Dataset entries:
▼
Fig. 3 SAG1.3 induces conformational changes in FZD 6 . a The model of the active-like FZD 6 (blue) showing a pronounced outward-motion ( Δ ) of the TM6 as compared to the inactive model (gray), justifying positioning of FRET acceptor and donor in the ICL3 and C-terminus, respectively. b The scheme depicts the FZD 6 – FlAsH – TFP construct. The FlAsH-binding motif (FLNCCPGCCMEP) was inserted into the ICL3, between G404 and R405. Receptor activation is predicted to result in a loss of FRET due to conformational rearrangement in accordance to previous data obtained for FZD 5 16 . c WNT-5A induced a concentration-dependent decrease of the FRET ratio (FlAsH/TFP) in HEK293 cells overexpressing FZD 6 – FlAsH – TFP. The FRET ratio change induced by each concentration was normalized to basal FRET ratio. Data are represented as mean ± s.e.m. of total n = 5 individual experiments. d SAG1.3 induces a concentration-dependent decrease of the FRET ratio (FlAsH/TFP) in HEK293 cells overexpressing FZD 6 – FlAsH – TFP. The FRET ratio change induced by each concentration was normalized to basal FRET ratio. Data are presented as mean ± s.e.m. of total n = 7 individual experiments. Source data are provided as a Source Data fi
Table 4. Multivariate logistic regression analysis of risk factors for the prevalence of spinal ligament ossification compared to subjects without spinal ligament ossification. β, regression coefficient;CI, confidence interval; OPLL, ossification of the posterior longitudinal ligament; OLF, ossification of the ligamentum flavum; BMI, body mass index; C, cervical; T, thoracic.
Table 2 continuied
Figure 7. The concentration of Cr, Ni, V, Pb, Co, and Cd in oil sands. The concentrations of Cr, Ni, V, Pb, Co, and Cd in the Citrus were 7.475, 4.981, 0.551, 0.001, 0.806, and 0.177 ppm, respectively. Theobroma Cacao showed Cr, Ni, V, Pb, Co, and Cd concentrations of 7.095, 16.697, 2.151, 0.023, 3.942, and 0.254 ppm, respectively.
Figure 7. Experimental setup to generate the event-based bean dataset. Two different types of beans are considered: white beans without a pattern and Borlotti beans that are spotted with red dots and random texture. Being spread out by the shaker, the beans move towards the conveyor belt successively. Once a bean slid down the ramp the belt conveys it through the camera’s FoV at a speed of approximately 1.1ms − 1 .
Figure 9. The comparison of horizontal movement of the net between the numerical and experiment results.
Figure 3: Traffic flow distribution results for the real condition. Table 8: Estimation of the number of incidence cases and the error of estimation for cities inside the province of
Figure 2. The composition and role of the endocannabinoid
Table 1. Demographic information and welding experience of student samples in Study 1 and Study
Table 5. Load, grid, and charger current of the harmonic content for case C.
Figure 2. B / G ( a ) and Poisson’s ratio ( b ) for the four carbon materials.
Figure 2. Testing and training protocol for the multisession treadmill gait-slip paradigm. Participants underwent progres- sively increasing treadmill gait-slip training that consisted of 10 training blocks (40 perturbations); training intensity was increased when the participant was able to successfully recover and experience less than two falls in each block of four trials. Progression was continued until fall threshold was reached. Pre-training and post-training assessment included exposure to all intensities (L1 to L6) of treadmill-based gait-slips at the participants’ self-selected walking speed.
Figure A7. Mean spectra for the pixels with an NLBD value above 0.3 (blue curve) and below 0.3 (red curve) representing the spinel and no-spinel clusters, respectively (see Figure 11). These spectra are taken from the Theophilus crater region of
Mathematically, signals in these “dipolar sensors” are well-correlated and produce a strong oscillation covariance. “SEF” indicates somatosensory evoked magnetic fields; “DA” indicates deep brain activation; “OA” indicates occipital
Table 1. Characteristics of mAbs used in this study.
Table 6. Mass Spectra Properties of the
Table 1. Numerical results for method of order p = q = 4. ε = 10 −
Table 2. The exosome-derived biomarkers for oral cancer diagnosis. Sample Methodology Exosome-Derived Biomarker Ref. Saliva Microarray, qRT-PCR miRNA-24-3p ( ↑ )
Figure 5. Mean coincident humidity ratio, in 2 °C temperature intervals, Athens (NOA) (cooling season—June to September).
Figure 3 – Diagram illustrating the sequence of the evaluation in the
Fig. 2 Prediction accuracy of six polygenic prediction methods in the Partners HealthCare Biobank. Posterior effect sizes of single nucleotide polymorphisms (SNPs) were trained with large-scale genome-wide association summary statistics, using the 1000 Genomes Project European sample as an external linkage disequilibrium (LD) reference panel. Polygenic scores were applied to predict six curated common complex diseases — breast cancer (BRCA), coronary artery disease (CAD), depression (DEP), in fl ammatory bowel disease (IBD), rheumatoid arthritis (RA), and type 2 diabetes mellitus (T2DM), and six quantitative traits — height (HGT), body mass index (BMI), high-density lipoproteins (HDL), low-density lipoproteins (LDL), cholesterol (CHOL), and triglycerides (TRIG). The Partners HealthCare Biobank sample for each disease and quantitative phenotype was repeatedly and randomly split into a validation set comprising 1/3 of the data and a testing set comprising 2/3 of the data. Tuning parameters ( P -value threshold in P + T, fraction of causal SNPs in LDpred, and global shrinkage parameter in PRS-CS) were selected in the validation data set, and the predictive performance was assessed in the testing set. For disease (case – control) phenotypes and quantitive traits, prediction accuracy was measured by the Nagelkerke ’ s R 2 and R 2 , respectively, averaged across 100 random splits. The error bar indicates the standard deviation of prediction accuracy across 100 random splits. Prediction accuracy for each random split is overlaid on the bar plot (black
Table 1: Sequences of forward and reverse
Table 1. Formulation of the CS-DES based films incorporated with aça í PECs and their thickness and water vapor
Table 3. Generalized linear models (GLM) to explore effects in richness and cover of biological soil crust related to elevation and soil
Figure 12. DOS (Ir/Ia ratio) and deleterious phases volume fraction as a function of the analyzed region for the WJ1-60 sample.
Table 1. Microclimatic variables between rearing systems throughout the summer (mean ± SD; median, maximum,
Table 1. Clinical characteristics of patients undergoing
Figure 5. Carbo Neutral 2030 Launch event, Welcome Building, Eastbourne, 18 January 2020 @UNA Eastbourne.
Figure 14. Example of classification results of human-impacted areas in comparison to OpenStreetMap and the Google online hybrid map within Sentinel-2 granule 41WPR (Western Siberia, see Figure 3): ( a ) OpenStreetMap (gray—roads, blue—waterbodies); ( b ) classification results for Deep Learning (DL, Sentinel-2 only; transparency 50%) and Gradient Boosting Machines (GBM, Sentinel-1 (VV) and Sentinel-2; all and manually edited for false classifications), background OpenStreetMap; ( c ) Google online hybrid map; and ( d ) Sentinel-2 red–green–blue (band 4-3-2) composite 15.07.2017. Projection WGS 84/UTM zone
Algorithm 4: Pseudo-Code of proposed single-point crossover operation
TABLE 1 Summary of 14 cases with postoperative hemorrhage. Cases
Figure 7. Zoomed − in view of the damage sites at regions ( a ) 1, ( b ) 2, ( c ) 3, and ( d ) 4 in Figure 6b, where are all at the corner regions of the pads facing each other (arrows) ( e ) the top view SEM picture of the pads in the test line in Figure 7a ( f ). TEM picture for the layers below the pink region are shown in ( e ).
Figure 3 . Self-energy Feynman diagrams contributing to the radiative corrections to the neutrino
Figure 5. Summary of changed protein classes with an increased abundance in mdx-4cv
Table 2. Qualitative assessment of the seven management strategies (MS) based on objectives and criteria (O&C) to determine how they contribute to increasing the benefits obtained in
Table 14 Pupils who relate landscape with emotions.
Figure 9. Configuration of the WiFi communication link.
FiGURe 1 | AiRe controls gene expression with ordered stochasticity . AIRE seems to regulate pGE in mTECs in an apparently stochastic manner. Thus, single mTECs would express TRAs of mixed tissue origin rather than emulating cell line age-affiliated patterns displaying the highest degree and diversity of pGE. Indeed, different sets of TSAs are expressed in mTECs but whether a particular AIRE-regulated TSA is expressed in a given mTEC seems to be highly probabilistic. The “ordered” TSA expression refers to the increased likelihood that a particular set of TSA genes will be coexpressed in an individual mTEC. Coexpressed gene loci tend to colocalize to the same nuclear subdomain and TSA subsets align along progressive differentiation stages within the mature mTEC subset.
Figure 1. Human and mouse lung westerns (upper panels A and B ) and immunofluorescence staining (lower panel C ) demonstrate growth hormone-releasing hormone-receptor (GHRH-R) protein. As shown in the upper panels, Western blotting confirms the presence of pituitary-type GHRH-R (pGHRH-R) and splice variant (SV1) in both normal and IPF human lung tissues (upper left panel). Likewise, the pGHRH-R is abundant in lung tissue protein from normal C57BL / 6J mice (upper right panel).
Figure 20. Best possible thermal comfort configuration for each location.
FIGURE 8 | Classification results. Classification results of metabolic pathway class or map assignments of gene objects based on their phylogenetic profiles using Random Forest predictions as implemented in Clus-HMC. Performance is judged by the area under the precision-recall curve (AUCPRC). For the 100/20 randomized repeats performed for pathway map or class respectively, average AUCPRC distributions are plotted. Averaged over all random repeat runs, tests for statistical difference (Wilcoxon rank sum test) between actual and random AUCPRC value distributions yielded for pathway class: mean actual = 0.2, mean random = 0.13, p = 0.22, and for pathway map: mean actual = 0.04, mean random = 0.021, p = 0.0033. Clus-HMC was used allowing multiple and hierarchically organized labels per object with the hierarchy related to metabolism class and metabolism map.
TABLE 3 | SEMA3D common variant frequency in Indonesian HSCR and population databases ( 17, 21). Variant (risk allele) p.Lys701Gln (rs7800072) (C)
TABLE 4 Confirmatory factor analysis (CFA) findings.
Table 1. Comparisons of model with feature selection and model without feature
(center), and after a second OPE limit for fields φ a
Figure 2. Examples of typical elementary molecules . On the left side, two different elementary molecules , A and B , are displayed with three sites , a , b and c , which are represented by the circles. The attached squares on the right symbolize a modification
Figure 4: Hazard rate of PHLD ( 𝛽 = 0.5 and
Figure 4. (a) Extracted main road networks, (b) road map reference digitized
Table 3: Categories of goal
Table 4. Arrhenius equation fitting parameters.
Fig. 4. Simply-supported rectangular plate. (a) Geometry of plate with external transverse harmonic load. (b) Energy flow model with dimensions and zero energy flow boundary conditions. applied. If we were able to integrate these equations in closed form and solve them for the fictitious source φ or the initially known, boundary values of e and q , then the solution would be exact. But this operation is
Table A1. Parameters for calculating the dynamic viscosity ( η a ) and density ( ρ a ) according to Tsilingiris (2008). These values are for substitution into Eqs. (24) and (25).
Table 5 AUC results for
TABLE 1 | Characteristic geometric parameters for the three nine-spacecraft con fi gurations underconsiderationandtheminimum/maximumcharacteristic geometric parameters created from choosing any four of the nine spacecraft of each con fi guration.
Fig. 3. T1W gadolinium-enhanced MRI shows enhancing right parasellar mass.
▲
Once the line with "Table A1. Parameters" is found, write out that line and every one after it through the last line of the records, exactly and with nothing else.

Table A1. Parameters for calculating the dynamic viscosity ( η a ) and density ( ρ a ) according to Tsilingiris (2008). These values are for substitution into Eqs. (24) and (25).
Table 5 AUC results for
TABLE 1 | Characteristic geometric parameters for the three nine-spacecraft con fi gurations underconsiderationandtheminimum/maximumcharacteristic geometric parameters created from choosing any four of the nine spacecraft of each con fi guration.
Fig. 3. T1W gadolinium-enhanced MRI shows enhancing right parasellar mass.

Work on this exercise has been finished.